· The recent selldown in Bursa Malaysia with market retracing 27% has created investment opportunities in liquid large caps last seen early 2006. We are excited about the market and advise investors to accumulate despite the near term uncertainties which are largely sentiment driven by political uncertainties.
· We like companies that have invested in capital expenditure prior to the raw material price increases as they would be well position to acquire market share with lower cost of production. Companies with a proven track record and high management competence will be able to steer through these uncertain times and emerge even stronger especially those with strong balance sheet and recurring income.

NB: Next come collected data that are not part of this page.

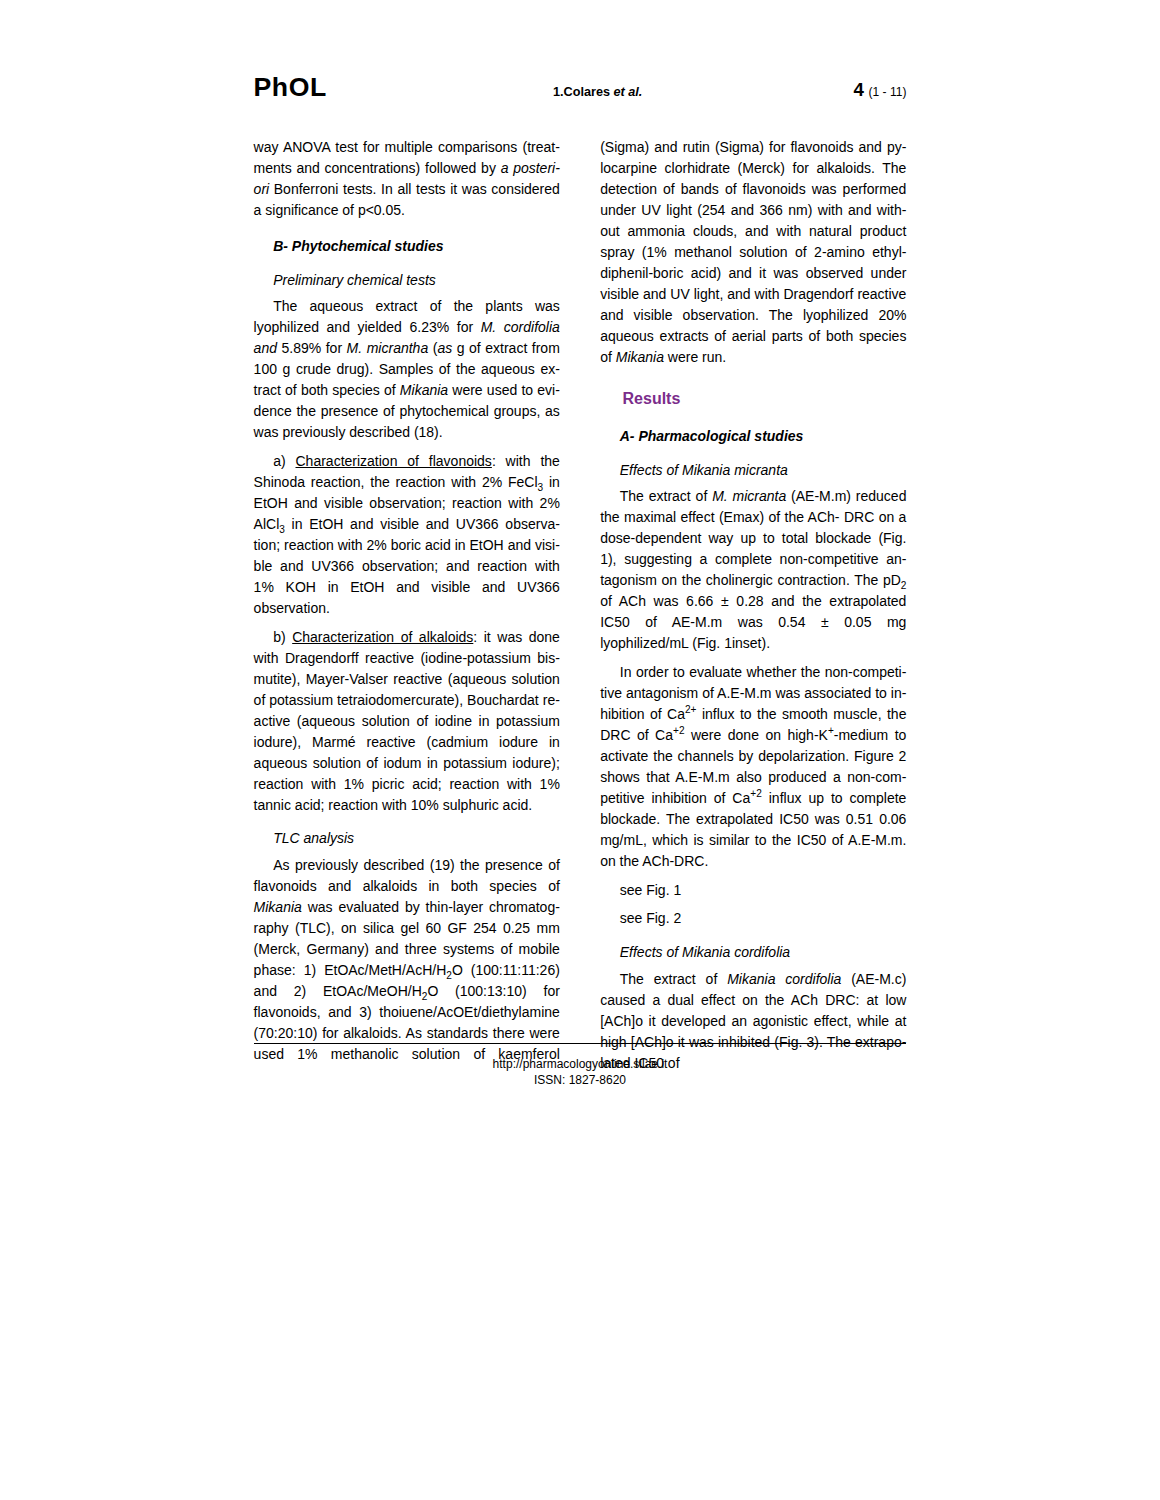PhOL
1.Colares et al.
4(1 - 11)
way ANOVA test for multiple comparisons (treatments and concentrations) followed by a posteriori Bonferroni tests. In all tests it was considered a significance of p<0.05.
B- Phytochemical studies
Preliminary chemical tests
The aqueous extract of the plants was lyophilized and yielded 6.23% for M. cordifolia and 5.89% for M. micrantha (as g of extract from 100 g crude drug). Samples of the aqueous extract of both species of Mikania were used to evidence the presence of phytochemical groups, as was previously described (18).
a) Characterization of flavonoids: with the Shinoda reaction, the reaction with 2% FeCl3 in EtOH and visible observation; reaction with 2% AlCl3 in EtOH and visible and UV366 observation; reaction with 2% boric acid in EtOH and visible and UV366 observation; and reaction with 1% KOH in EtOH and visible and UV366 observation.
b) Characterization of alkaloids: it was done with Dragendorff reactive (iodine-potassium bismutite), Mayer-Valser reactive (aqueous solution of potassium tetraiodomercurate), Bouchardat reactive (aqueous solution of iodine in potassium iodure), Marmé reactive (cadmium iodure in aqueous solution of iodum in potassium iodure); reaction with 1% picric acid; reaction with 1% tannic acid; reaction with 10% sulphuric acid.
TLC analysis
As previously described (19) the presence of flavonoids and alkaloids in both species of Mikania was evaluated by thin-layer chromatography (TLC), on silica gel 60 GF 254 0.25 mm (Merck, Germany) and three systems of mobile phase: 1) EtOAc/MetH/AcH/H2O (100:11:11:26) and 2) EtOAc/MeOH/H2O (100:13:10) for flavonoids, and 3) thoiuene/AcOEt/diethylamine (70:20:10) for alkaloids. As standards there were used 1% methanolic solution of kaemferol (Sigma) and rutin (Sigma) for flavonoids and pylocarpine clorhidrate (Merck) for alkaloids. The detection of bands of flavonoids was performed under UV light (254 and 366 nm) with and without ammonia clouds, and with natural product spray (1% methanol solution of 2-amino ethyl-diphenil-boric acid) and it was observed under visible and UV light, and with Dragendorf reactive and visible observation. The lyophilized 20% aqueous extracts of aerial parts of both species of Mikania were run.
Results
A- Pharmacological studies
Effects of Mikania micranta
The extract of M. micranta (AE-M.m) reduced the maximal effect (Emax) of the ACh- DRC on a dose-dependent way up to total blockade (Fig. 1), suggesting a complete non-competitive antagonism on the cholinergic contraction. The pD2 of ACh was 6.66 ± 0.28 and the extrapolated IC50 of AE-M.m was 0.54 ± 0.05 mg lyophilized/mL (Fig. 1inset).
In order to evaluate whether the non-competitive antagonism of A.E-M.m was associated to inhibition of Ca2+ influx to the smooth muscle, the DRC of Ca+2 were done on high-K+-medium to activate the channels by depolarization. Figure 2 shows that A.E-M.m also produced a non-competitive inhibition of Ca+2 influx up to complete blockade. The extrapolated IC50 was 0.51 0.06 mg/mL, which is similar to the IC50 of A.E-M.m. on the ACh-DRC.
see Fig. 1
see Fig. 2
Effects of Mikania cordifolia
The extract of Mikania cordifolia (AE-M.c) caused a dual effect on the ACh DRC: at low [ACh]o it developed an agonistic effect, while at high [ACh]o it was inhibited (Fig. 3). The extrapolated IC50 of
http://pharmacologyonline.silae.it
ISSN: 1827-8620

· Construction companies with locked in contracts and regulated assets/concessionaires will deliver locked in earnings and strong recurring cashflow over the medium to long term. However, one must be careful to avoid those with older contracts priced before raw material cost increases while concessionaires face increasing regulated risks. Property investment companies with prime office/retail space and MNC tenants with low default risk also generate consistent recurring earnings.
· Lastly, the "sin" sectors, gaming, NFO, tobacco and breweries continue to do well and sell down by foreign institutional investors have resulted in attractive yields of 5% to 8%.
· Our top picks are
BAT (HOLD; RM40.75; TP: RM46.25),
Resorts World (BUY; RM2.54; TP: RM4.84),
SP Setia (BUY; RM3.02; TP: RM5.68),
KLCC Property Holdings (BUY; RM2.74; TP: RM4.37),
Telekom Malaysia (BUY; RM3.36; TP: RM4.20),
UMW Holdings (BUY; RM5.70; TP: RM8.00),
IOI Corporation (BUY; RM5.50; TP: RM8.15),
QL Resources (BUY; RM2.58; TP: RM3.60),
LCL Corporation (BUY; RM4.90; TP: RM8.65), and
Coastal Contracts (BUY; RM2.15; TP: RM3.48).